From the January 2010 Idaho Observer:

Criminal Law - Part VII: To Object and Preserve

The government builds a story against the accused through something called evidence. To help ensure an effective defense each individual ‘piece’ of evidence must be challenged. Prior to and during trial, anticipated evidence should be challenged - before the evidence is actually offered, through a motion filed ‘in limine’, meaning on the threshold or at the beginning: see Luce v. U.S., 469 U.S. 38, 40 n.2 (1984). A motion to suppress is one example.

Such a challenge would not ordinarily warrant appellate review unless facts supporting appeal were discoverable only after trial, i.e., u.S. v. McKenzie, 768 F.2d 602, 609 (5th eir. 1985), or an objection at trial would have been futile.

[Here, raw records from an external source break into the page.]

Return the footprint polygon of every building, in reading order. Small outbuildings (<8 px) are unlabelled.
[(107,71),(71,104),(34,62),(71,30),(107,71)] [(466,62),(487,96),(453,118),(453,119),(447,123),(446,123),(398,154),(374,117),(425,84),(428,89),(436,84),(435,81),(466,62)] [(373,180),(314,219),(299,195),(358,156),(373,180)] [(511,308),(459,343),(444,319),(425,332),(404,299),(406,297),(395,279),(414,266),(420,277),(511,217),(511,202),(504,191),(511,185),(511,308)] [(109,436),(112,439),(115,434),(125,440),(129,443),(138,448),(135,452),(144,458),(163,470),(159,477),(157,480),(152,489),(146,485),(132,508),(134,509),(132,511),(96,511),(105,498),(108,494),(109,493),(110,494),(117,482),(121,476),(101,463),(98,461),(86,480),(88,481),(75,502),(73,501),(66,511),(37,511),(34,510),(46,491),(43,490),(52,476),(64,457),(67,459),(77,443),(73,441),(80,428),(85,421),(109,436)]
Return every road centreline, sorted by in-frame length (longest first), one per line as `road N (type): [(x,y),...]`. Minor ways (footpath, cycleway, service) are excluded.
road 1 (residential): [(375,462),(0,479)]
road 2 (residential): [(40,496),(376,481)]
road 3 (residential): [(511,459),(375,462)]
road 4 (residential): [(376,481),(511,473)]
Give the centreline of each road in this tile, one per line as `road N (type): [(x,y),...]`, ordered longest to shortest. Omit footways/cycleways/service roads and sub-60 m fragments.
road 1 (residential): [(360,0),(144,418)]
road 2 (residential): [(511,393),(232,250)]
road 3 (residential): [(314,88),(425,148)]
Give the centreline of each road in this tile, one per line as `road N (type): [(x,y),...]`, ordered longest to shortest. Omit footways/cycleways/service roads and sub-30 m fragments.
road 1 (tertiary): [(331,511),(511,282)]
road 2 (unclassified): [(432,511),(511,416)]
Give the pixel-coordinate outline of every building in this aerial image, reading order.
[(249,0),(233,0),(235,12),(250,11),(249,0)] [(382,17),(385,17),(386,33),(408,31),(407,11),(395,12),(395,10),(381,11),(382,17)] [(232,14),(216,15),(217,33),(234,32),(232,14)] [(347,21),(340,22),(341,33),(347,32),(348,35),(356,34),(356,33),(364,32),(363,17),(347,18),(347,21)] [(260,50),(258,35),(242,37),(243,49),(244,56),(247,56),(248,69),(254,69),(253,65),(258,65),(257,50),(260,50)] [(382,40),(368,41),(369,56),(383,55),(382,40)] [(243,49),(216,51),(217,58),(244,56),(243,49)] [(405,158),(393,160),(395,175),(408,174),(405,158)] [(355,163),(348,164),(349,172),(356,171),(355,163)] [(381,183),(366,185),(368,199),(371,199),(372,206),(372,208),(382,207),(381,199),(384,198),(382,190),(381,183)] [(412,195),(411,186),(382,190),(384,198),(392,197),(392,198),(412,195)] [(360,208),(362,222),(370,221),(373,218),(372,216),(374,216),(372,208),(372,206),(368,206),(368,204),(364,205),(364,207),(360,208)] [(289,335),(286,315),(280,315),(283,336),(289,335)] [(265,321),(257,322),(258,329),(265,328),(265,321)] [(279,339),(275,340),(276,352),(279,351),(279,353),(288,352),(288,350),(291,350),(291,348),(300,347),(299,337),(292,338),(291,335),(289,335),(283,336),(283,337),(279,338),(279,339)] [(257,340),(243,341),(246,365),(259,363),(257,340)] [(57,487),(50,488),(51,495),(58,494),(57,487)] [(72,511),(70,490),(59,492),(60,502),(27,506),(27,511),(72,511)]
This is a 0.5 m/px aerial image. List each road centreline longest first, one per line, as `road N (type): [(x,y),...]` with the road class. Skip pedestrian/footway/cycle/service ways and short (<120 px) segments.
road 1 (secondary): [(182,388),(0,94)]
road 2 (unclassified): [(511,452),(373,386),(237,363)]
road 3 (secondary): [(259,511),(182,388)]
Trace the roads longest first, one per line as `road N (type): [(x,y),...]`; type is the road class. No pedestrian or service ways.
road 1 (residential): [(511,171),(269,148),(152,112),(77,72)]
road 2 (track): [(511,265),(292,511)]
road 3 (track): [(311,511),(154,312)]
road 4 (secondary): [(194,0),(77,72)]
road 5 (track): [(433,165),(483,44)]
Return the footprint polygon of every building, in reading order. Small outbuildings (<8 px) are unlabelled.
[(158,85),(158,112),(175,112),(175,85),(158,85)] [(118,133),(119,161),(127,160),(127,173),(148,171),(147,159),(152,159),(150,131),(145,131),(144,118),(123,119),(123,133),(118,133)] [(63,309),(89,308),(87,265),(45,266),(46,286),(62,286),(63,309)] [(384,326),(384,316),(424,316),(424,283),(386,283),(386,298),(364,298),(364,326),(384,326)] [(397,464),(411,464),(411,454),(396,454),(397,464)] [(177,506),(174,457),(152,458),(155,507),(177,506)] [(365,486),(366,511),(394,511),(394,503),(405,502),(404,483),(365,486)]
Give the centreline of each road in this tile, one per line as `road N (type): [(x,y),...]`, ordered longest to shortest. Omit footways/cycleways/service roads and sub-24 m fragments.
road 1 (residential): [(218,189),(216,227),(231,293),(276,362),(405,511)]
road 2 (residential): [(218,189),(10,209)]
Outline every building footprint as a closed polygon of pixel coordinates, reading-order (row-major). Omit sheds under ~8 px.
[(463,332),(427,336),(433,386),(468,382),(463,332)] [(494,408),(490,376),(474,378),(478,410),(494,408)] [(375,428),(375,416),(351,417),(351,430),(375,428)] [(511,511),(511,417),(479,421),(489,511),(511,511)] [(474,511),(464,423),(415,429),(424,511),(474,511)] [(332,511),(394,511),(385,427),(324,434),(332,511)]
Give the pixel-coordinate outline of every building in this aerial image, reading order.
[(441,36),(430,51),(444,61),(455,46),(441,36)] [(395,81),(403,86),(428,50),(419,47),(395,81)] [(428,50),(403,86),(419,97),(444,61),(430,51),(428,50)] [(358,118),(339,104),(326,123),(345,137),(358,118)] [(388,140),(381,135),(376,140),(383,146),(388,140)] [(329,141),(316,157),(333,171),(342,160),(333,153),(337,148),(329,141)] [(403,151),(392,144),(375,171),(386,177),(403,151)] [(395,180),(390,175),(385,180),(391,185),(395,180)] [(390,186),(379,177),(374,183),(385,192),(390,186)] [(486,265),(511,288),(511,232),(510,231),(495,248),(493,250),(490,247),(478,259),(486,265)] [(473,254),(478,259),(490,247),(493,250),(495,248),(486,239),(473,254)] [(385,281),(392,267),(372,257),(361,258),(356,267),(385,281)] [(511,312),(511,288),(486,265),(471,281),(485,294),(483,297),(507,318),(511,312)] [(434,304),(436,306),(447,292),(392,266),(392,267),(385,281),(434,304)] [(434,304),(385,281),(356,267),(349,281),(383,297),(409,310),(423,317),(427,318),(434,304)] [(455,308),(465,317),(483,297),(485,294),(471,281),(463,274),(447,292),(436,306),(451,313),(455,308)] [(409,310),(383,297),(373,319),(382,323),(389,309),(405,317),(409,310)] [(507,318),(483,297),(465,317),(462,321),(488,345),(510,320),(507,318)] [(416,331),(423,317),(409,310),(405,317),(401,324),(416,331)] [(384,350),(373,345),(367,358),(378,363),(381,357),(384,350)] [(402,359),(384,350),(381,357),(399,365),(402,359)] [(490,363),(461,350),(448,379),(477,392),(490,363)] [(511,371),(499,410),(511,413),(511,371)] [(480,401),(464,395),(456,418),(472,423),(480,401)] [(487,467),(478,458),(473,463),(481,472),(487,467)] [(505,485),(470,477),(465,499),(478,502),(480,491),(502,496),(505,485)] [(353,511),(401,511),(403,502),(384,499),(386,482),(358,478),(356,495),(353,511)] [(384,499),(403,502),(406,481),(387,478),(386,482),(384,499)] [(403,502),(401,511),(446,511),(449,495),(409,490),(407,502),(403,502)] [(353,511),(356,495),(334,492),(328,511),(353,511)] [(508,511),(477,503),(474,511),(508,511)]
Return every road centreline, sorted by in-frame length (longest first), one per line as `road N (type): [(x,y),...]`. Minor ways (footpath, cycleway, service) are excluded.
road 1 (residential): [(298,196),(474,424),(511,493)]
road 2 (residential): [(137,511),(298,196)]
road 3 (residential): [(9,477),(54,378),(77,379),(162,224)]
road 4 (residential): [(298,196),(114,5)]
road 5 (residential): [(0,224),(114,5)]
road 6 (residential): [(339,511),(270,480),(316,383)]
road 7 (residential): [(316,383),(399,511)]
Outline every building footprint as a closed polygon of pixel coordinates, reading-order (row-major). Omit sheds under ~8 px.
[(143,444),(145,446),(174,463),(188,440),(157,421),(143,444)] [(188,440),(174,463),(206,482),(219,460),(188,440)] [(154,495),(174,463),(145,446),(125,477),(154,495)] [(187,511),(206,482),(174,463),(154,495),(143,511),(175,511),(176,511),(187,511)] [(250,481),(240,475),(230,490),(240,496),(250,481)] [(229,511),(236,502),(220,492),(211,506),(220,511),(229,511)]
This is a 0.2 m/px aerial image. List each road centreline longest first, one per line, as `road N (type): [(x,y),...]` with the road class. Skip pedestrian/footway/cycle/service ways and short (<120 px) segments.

The first line of defense at trial is through raising an objection. Challenging evidence includes objecting to witness examination: Common objections are:

  1. Objections to the substance of the question: The attorney raising this objection is objecting to the answer the question calls for. Generally, the objection would be the witness is incompetent to answer, the answer is immaterial/irrelevant, the question calls for hearsay or an inadmissible response, there was insufficient foundation for the question or the question is beyond the scope of the direct examination.
  2. Objections to the question: The wording of a question may be objected to for being argumentative, misstating facts, assuming facts not in evidence, being misleading/vague, calling for speculation, or for leading. An attorney is not allowed to lead his own witness. This is to help ensure the sought for response is not suggested to the witness. The judge has great discretion regarding leading of witnesses. If a witness appears to be hostile to examination, the attorney may request the witness be labeled a ‘hostile witness’; in this case, leading questions are allowed. Leading questions are also used during cross examination to test witness credibility and statements made during direct examination.
  3. It can be difficult to take in everything happening at trial - tone of voice, questions, body language - and be able to object fast enough to stop the witness from answering. If this happens, the attorney must try to frame the objection as one ‘to the answer’. Generally, these objections are for unresponsiveness, an inadmissible opinion or hearsay.
  4. If an objection is untimely made, say, during the fourth day of trial for something occurring on the second day, the issue is preserved for appeal, but only for ‘plain error’ review. Plain-error is one that is clear or obvious and affects the substantial rights of the defendant; see U.S. v. Olano 507 U.S. 732-35 (1993), also, Johnson v. U.S., 520 U.S.461, 467 (1997).
  5. Further, let’s say you are at trial and feel something should be objected to but you aren’t exactly sure why - can you object? Yes. Would this objection preserve some sort of issue for appeal? Yes. A non-specific objection is preserved for plain-error review. See, U.S. v. Stewart, 306 F.3d 295, 312-13 (6th cir. 2002).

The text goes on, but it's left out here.